───── Source extract ─────

With DeepLens, you can handle inference of video (and probably audio) inputs in the camera itself, without shipping the captured media towards the cloud.
The hype words that go along with this device? Machine Vision (or Computer Vision), Deep Learning (or Machine Learning), Serverless, IoT, Edge Computing.
It is all these words and probably more, but it is also somewhat less. It is a first tentative step of what a camera module will look like 5 years from today.
I’d like to go over the hardware and software and see how they combine into a solution.AWS DeepLens Hardware
AWS DeepLens hardware is essentially a camera that has been glued to an Intel NUC device:
Neither the camera nor the compute are on the higher end of the scale, which is just fine considering where we’re headed here – gazillion of low cost devices that can see.
The device itself was built in collaboration with Intel. As all chipset vendors, Intel is plunging into AI and deep learning as well. More on AWS+Intel vs Google later.
Here’s what’s in this package, based on the AWS blog post on DeepLens:
- 4 megapixel camera with the ability to capture 1080p video resolution
- Nothing is said about the frame rate in which this can run. I’d assume 30 fps
- The quality of this camera hasn’t been detailed either. In many cases, I’d say these devices will need to work in rather extreme lighting conditions
- 2D microphone array
- It is easy to understand why such a device needs a microphone, a 2D microphone array is very intriguing in this one
- This allows for better handling of things like directional sound and noise reduction algorithms to be used
- None of the deep learning samples provided by Amazon seem to make use of the microphone inputs. I hope these will come later as well
- Intel Atom X5 processor
- This one has 4 cores and 4 threads
- 8GB of memory and 16GB of storage – this is meant to run workloads and not store them for long periods of time
- Intel Gen9 graphics engine (here)
- If you are into numbers, then this does over 100 GFLOPS – quite capable for a “low end” device
- Remember that 1080p@30fps produces more than 62 million pixels a second to process, so we get ~1600 operations per pixel here
- You can squeeze out more “per pixel” by reducing frame rate or reducing resolution (both are probably done for most use cases)

───── Supplied data ─────

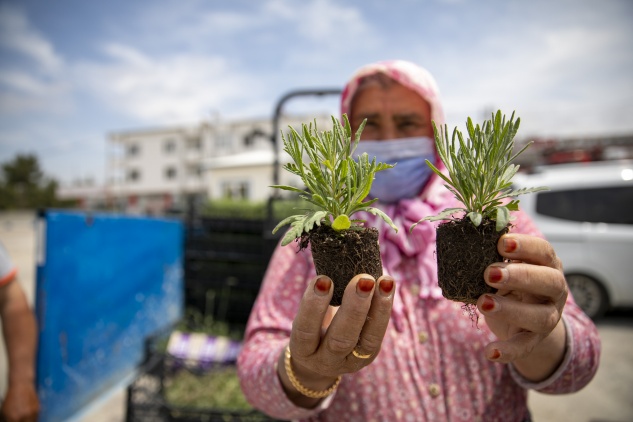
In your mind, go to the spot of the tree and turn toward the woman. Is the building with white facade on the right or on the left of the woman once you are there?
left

─────
───── Supplied data ─────

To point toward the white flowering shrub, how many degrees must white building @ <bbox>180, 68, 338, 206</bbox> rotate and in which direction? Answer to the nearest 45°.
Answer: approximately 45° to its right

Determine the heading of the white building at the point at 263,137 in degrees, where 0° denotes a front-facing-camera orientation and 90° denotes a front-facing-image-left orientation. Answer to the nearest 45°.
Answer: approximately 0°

─────
───── Supplied data ─────

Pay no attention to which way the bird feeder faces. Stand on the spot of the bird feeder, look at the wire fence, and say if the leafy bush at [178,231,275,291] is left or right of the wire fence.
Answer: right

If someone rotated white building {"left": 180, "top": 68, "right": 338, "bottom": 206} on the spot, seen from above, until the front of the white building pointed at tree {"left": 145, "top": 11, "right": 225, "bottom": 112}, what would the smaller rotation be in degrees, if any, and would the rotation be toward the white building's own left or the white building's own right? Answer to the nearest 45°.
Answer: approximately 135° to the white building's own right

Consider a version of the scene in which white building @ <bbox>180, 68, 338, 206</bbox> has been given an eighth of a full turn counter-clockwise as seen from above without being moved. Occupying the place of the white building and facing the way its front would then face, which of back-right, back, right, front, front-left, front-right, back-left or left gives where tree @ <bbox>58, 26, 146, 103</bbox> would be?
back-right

─────

» **Activity list**:
• A. In the DeepLens text, which processor does the device use?
• B. Rewrite the DeepLens text starting at the words "With DeepLens, you" and stopping after "years from today.", with "hype words" changed to "buzzwords".

» **Exercise results**:
• A. An Intel Atom X5 processor.

• B.
With DeepLens, you can handle inference of video (and probably audio) inputs in the camera itself, without shipping the captured media towards the cloud.
The buzzwords that go along with this device? Machine Vision (or Computer Vision), Deep Learning (or Machine Learning), Serverless, IoT, Edge Computing.
It is all these words and probably more, but it is also somewhat less. It is a first tentative step of what a camera module will look like 5 years from today.